--- START ---
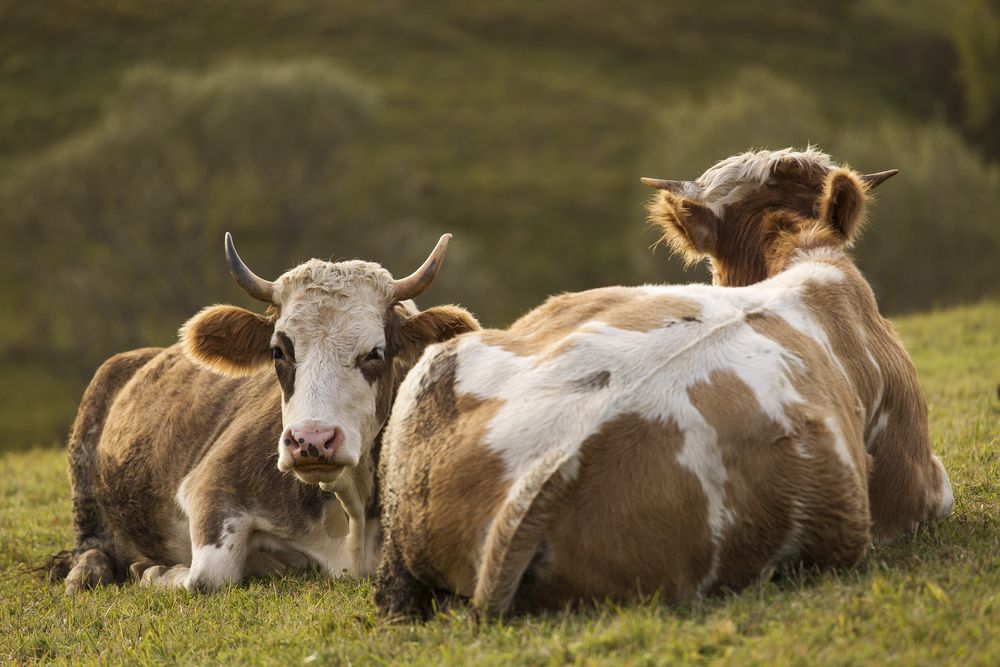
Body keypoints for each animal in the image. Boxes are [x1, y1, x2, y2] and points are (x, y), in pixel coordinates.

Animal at [52, 235, 478, 596]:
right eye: (279, 351)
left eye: (375, 353)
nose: (311, 440)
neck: (353, 510)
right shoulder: (210, 487)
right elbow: (207, 577)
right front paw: (153, 570)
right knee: (90, 550)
--- END ---
[Your instructions] In your copy of the entries above, keep the text exact and leave out the pictures.

[Response]
Body keypoints for each animal in the image. Boxes are [x1, y1, x2, y2] and points are (x, y), in pixel coordinates.

Animal at [52, 235, 478, 596]:
right eye: (279, 351)
left eye: (375, 353)
nose: (311, 440)
neck: (353, 510)
right shoulder: (210, 487)
right elbow: (207, 577)
right front paw: (153, 570)
right knee: (90, 550)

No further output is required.